The first round of the NCAA tournament is the most exciting event in sports
I generally try to be rational and level-headed when I react to sports — my Steph Curry tweets excepting — but at the risk of sounding extremely reactionary, I’m just going to say it: the first round of the NCAA tournament are the two most exciting days of the sports year.
Okay, maybe that isn’t that dramatic of a statement. I bet a lot of you even nodded as you read that sentence. But think about that claim. The first two days of the tournament include a number of significant mismatches — more than half of this year’s first round games were decided by double-digits and seven of them were decided by 20 points or more — and the games are sometimes horribly ugly (a moment of silence for anyone that watched the Wisconsin-Pittsburgh game on Friday).
What I’m claiming is that the first round of this amateur, turnover-laden, blowout-filled tournament is more exciting than the Super Bowl, the NBA Finals, the World Series, college football bowl season, the UEFA Champions League, the Olympics or the World Cup (which had more than a billion people watch the final in 2014).
The NCAA tournament loses some of its excitement as it progresses, whereas events like the World Cup, the Champions League or the Olympics gain excitement the longer they go. And the quality of the product in the NBA Finals is lightyears beyond what the tournament provides. Taken as a whole, many of those other sporting events are better spectacles.
But the first two days of March Madness are absolute magic and nothing else can top it.
No other sporting event on the planet can compete with the sheer number of games — 32 of them in a roughly 24-hour period and as many as four of them on at once for the majority of each day. It’s very rare that all of the games on at any given time are duds, so as long as you can find TruTV, you’re virtually guaranteed to find at least one exciting game on.
People of all ages love the tournament, but it’s especially attractive to the Millennial generation: constant channel-flipping, nonstop-action and a maelstrom of social media use, which creates the feeling of community and togetherness that researchers say our generation craves.
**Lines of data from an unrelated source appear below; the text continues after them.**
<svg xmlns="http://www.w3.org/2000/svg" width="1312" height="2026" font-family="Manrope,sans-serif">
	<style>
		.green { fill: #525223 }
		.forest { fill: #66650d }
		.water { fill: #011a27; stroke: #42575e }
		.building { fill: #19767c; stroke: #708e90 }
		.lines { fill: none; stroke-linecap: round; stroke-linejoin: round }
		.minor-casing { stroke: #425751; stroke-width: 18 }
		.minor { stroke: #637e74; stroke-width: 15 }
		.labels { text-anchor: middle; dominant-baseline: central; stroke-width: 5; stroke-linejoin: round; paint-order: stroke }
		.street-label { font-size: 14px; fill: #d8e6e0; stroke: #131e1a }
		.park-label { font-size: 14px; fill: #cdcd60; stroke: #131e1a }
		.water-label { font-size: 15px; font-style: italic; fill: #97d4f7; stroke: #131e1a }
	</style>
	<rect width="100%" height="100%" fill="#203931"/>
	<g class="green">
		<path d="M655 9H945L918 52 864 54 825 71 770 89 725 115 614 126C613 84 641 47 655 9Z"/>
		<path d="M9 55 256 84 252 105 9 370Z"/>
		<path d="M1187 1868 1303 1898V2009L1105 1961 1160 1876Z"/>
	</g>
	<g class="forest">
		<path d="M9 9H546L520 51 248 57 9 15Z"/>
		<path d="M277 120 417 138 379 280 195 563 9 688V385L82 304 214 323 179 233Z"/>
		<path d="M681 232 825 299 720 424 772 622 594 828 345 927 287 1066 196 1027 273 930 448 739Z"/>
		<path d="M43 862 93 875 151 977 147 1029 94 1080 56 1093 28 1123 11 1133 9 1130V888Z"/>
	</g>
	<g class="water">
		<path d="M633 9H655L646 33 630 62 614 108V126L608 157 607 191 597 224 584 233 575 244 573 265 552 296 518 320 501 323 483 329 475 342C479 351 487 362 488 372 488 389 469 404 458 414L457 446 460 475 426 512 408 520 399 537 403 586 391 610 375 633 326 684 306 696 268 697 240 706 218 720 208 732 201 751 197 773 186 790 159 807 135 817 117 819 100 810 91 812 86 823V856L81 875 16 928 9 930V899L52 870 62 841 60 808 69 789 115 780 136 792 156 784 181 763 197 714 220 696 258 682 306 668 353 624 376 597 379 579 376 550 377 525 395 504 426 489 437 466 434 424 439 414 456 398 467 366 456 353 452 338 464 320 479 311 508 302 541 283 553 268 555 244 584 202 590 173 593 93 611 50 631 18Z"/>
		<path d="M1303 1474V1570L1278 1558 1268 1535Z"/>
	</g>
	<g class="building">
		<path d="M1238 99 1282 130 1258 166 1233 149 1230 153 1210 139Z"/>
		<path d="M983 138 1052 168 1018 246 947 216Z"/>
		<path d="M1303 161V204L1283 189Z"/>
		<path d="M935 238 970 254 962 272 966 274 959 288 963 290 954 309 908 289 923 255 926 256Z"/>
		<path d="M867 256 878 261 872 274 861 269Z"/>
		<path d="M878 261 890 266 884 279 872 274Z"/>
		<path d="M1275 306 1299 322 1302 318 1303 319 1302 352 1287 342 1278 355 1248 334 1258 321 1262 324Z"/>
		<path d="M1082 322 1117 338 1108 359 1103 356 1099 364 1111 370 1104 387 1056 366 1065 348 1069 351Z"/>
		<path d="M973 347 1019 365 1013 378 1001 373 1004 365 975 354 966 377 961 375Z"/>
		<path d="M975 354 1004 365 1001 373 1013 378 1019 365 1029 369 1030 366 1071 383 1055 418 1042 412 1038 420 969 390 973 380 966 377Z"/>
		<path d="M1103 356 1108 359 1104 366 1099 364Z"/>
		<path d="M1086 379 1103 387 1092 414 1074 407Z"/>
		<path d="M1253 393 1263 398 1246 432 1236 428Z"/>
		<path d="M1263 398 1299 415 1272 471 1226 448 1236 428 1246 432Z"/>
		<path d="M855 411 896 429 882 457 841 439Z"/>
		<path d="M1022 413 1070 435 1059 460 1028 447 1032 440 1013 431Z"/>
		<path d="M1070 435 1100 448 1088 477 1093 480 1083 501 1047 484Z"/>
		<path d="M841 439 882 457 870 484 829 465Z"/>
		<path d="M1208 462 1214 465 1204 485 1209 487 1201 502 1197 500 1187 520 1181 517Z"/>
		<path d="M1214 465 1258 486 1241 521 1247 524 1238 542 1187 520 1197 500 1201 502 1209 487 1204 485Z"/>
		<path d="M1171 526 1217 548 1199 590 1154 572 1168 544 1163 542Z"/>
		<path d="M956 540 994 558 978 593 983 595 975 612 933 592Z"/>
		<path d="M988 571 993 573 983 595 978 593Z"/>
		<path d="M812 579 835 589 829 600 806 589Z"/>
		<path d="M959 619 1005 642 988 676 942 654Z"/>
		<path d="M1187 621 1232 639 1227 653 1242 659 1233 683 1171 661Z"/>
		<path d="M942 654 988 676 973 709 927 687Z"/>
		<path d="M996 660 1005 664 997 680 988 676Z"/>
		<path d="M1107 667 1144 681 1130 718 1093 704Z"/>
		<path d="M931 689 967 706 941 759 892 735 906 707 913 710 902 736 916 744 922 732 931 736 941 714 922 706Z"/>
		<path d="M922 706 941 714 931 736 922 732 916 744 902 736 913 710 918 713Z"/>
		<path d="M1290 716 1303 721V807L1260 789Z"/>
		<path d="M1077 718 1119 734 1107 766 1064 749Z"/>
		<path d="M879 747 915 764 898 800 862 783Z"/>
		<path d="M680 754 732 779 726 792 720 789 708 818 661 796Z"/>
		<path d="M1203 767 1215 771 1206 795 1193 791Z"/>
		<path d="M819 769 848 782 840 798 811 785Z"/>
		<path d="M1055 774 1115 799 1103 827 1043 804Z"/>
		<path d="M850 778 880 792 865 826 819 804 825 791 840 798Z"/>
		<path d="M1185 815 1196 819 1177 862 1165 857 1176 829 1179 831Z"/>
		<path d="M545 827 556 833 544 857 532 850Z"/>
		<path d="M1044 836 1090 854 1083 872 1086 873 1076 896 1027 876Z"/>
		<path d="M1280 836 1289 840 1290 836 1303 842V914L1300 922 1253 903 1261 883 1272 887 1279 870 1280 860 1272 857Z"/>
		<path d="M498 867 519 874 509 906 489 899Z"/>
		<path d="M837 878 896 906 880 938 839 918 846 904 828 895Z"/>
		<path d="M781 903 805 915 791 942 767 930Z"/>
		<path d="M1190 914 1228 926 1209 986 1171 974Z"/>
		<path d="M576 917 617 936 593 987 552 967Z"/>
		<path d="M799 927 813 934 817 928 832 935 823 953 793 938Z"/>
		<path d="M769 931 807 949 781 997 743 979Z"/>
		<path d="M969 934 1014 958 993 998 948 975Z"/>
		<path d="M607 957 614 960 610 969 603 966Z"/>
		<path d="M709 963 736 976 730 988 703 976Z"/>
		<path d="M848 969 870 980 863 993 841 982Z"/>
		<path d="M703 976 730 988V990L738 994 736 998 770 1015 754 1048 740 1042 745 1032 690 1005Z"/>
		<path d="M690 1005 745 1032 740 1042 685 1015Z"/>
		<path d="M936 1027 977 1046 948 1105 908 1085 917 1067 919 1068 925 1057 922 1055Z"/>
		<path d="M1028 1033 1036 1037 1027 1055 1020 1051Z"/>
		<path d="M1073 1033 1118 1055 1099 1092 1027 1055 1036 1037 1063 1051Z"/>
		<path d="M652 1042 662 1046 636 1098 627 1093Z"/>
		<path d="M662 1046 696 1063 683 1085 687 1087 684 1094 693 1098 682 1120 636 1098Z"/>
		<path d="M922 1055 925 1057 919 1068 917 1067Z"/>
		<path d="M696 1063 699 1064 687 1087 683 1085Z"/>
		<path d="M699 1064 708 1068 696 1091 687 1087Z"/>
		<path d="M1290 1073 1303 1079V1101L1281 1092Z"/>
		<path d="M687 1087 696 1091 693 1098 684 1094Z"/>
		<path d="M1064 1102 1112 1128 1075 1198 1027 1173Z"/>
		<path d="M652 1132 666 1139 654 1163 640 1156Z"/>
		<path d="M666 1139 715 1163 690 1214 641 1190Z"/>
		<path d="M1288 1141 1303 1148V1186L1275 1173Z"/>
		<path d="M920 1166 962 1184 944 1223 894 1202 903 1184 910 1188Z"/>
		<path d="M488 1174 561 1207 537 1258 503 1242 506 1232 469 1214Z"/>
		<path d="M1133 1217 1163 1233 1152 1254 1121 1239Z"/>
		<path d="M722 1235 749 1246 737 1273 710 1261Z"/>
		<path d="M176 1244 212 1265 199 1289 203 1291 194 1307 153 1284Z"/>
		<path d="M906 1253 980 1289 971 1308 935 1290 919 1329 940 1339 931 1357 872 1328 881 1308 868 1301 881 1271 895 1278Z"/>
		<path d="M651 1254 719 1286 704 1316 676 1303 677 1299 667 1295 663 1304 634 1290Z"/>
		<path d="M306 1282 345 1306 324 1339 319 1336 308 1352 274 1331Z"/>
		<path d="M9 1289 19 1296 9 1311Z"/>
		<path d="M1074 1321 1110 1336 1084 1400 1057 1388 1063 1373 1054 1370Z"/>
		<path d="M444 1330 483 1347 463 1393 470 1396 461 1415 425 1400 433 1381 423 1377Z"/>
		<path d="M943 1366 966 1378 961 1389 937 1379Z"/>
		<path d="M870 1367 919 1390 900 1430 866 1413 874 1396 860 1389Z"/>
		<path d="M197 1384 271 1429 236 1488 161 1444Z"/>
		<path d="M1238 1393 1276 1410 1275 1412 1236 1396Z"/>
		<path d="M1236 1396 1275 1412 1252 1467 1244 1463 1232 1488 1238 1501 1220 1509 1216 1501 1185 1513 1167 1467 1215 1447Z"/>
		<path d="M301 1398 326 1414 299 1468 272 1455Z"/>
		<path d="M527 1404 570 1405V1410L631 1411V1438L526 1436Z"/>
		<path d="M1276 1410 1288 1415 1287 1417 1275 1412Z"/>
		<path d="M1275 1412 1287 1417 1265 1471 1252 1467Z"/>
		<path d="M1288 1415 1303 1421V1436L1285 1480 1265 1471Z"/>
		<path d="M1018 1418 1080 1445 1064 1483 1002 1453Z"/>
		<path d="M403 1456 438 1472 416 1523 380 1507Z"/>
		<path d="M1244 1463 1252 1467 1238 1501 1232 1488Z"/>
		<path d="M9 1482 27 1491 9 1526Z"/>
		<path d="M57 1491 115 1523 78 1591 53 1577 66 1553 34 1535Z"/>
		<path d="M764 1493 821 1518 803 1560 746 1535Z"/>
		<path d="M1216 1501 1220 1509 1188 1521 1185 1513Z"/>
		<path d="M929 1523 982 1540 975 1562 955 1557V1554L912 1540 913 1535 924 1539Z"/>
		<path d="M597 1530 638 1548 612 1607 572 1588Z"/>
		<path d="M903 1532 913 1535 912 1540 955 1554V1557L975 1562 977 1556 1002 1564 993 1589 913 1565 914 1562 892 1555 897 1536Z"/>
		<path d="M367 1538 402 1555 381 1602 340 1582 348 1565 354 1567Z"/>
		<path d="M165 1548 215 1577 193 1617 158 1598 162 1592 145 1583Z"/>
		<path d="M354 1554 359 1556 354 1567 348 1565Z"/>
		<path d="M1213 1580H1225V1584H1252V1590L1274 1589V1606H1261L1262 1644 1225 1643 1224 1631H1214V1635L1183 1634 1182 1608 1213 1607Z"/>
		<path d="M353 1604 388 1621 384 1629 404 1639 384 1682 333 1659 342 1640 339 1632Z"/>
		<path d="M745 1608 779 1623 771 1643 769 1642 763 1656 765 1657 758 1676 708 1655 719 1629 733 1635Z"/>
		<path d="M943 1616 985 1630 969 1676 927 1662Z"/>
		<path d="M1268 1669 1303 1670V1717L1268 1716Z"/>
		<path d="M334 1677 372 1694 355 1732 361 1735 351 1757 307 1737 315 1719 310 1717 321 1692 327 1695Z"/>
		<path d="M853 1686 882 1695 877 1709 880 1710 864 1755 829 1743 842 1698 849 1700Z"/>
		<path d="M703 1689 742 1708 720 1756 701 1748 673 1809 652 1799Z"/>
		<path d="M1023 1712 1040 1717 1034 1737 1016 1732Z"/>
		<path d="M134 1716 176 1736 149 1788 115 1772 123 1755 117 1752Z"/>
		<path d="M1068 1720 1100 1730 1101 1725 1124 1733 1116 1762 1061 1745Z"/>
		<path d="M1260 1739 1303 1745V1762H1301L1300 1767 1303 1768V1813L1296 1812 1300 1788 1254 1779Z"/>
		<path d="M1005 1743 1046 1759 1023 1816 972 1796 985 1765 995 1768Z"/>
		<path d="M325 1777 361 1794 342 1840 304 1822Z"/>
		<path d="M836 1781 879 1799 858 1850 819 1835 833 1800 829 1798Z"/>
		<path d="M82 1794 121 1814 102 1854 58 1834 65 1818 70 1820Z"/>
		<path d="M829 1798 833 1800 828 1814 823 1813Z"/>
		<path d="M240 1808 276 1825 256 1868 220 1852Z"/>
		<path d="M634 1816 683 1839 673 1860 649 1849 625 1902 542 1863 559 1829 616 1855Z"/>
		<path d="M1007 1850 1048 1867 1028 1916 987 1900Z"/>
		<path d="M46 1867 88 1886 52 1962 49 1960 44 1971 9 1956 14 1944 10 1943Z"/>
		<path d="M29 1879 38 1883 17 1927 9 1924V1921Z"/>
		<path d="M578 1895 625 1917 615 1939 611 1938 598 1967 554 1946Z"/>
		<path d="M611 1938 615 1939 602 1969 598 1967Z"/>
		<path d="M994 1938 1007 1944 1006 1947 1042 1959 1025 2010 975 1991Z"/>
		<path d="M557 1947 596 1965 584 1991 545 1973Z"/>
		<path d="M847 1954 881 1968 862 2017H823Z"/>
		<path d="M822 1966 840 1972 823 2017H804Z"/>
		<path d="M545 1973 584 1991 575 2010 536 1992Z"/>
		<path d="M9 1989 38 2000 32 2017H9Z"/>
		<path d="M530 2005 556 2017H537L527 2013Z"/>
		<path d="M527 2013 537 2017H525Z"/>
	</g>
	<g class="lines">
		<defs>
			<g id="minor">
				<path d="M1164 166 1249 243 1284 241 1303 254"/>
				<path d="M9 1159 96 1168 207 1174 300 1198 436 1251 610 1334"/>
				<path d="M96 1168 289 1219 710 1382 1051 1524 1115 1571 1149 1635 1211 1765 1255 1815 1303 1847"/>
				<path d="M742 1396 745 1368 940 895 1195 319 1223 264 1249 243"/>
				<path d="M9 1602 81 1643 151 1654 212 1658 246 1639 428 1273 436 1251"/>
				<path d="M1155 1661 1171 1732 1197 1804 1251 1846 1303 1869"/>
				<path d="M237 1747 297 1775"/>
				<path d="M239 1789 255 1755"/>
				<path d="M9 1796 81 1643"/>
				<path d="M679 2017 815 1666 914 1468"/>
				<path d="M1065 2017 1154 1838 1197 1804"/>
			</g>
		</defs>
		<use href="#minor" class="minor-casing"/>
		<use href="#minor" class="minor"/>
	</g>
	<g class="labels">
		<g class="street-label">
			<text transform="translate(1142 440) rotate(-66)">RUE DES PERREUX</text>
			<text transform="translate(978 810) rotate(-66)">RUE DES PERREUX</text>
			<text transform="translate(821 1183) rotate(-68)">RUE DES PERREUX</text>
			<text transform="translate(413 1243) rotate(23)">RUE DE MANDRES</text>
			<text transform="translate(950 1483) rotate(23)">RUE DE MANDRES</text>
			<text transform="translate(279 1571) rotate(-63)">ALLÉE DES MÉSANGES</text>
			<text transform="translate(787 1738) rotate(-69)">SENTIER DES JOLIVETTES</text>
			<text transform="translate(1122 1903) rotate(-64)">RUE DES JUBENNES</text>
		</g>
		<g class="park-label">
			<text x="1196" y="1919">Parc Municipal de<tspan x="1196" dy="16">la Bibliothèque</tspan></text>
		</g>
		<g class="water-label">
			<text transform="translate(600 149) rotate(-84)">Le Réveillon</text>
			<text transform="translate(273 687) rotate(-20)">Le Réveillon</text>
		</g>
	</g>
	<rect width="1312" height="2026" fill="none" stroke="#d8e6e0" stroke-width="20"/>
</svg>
The advent of bracket pools has only added to the enjoyment of the tournament, especially the first round. It creates a rooting interest where none existed before and provides immediate bragging rights for anyone that gets lucky and picks a couple of the first-round upsets (don’t pretend like you knew Michigan State was going to lose to the Blue Raiders).
The true beauty of the first round, however, are those upsets. I know they’re coming every year, yet I still lose my mind every time a double-digit seed advances to the next round. I’ll admit, I’m a sucker for the underdog victories (Middle Tennessee State!!!!) and I get so emotionally invested in these schools I don’t have any rational reason to root for. I was as elated with Arkansas Little-Rock’s double-overtime win as any Trojan fan and as crushed with Florida Gulf Coast’s defeat as any resident of Dunk City.
But there’s always another team to win my heart (did I mention Middle Tennessee?) and that’s why the tournament is so exciting.
Now that the tournament has progressed to the Sweet Sixteen, most of those double-digit seeds have been knocked out, there are fewer games and the action is less-constant.
I’m already counting down the days to the first round of the tournament next year.
—Thomas Sorenson is a junior majoring in journalism and only skipped a couple of classes on Thursday and Friday to watch the first round. He maintains that the NBA is vastly superior to college basketball, but respects the right of everyone who thinks college basketball is better to be wrong. Still, he loves the spectacle of the tournament and will forever cheer for Dunk City.